Dell was the founding Director of the Laboratory for Energy Reclamation and Innovation from 2008 to 2023 at the Cooper Union, and was their founding Director of the Center for Innovation and Applied Technology from 2012 to 2019.

He was also appointed at the Cooper Union as Director of the Special Project on Select Patent Monetization, with additional appointments as the Research Fellow for the C.V. Starr Research Foundation. Other appointments include Guest Lecturer with the National Autonomous University of Mexico (UNAM) in Mexico City, and Advisory Board Member with Borealis GeoPower Inc. in Canada and Visiting Scientist with Iceland’s Keilir Institute of Technology.

Dell was the Project Research Scientist on a grant from the New York State Energy Research and Development Agency (NYSERDA) PON 2244, for Regenerative Drive Elevator Technology in 2012, and a Technical Consultant for The U.S. Department of Energy's Small Business Innovation Research (SBIR) and Small Business Technology Transfer (STTR) in 2015.

He is the Senior Researcher and Design Engineer of the Low-Temperature Cascade Utilization Group with the University of Iceland’s Faculty of Industrial Engineering, Mechanical Engineering and Computer Science in the School of Engineering and Natural Sciences. Previous appointments with them included: Visiting Academic (2009–12), and Visiting Research Fellow with University of Iceland Research Stations (2008–12) in Hveragerdi.

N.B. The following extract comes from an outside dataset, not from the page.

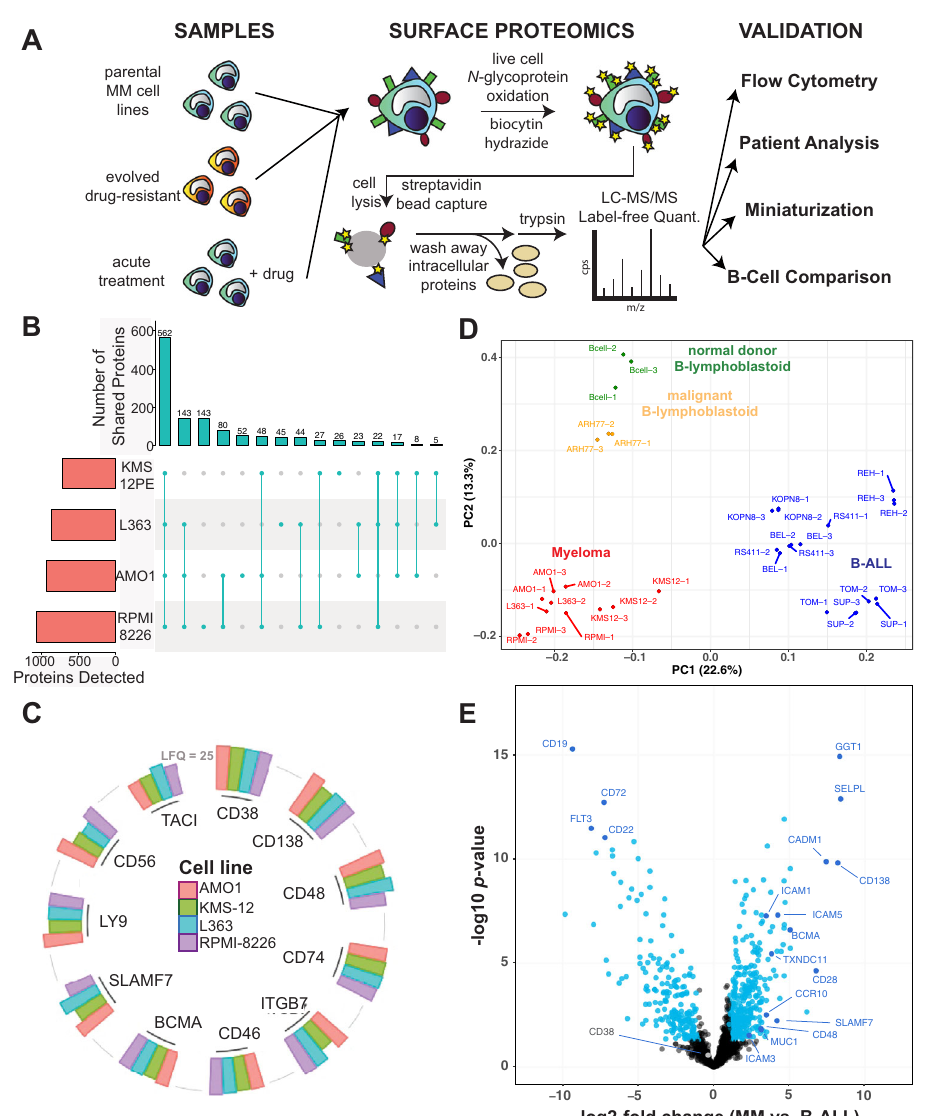
Fig. 1 Initial elucidation of the myeloma plasma cell surfaceome. A Overall schematic of surface proteomic investigations in this study. This includes a description of the modi fi ed cell surface capture (CSC) methodology used, with biotinylated proteins identi fi ed after on-bead trypsinization. B Upset plot shows high degree of overlap in identi fi ed glycoproteins, fi ltered for annotated membrane proteins, across the four evaluated myeloma cell lines. Data included if identi fi ed with two peptides in at least one of three biological replicates per cell line. C Common myeloma diagnostic markers and immunotherapeutic targets were identi fi ed by cell surface proteomics in all four evaluated cell lines. Height of column indicates label-free quanti fi cation (LFQ) intensity from MaxQuant, averaged across biological replicate samples (AMO1: n = 3, L363: n = 2, KMS12: n = 3, RPMI-8226: n = 3). A threshold of LFQ = 25 is indicated by gray line. D Principal component analysis (PCA) illustrates the differential cell surface landscape of myeloma cells versus B-lymphoblastoid cells and B-cell acute lymphoblastic leukemia cell lines. E Volcano plot comparing glycoprotein LFQ intensity of four myeloma cell lines (replicate information listed above for C ) to eight B-ALL cell lines ( n = 3 biological replicates each). Signi fi cantly changed proteins colored in blue (log 2 -fold change > |1 | ; p < 0.05 by t -test). For B – E , source data in Supplementary Data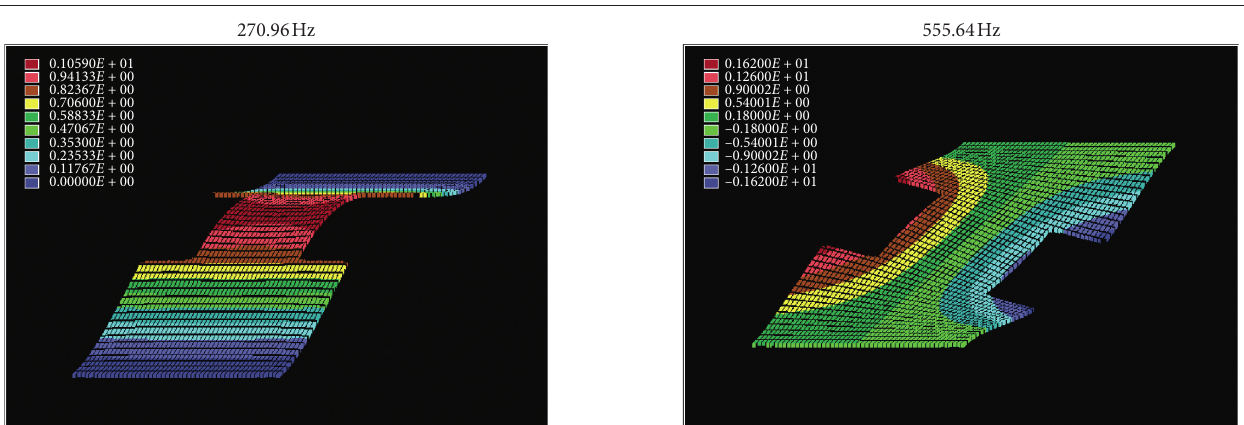
Table 19: R -functions method: mode shapes and natural frequencies (Case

Dell is the first inventor on eleven registered patents through his work at the Cooper Union. He is the first author of numerous engineering peer reviewed research conference papers for venues including the International Conference of Experimental Mechanics (ICEM), The American Society of Mechanical Engineers (ASME), The World Geothermal Congress (WGC), The Geothermal Resources Council (GRC). Other research papers venues included the Geo-Heat Center at the Oregon Institute of Technology, the Cooper Union Research Foundation, and for European Economic Area (EEA) Norway Grants in Romania. He was an active member of the American Society of Mechanical Engineers (ASME), the Geothermal Resources Council (GRC), the American Welding Society (AWS), the Order of The Engineer, and the Municipal Planning Federation of Rockland County. His continual appointments with the Town of Orangetown (pop.45,000) in New York State from 1979 -2022 included Vice Chairman of the Architecture and Community Appearance Board of Review and Planning Board Chairman.

==Personal life==
Robert Dell was born in 1950 in Nyack, New York. He is married to artist Siena Gillann Porta. He has three children, Robert, Terrence, and Malcolm, and two grandchildren.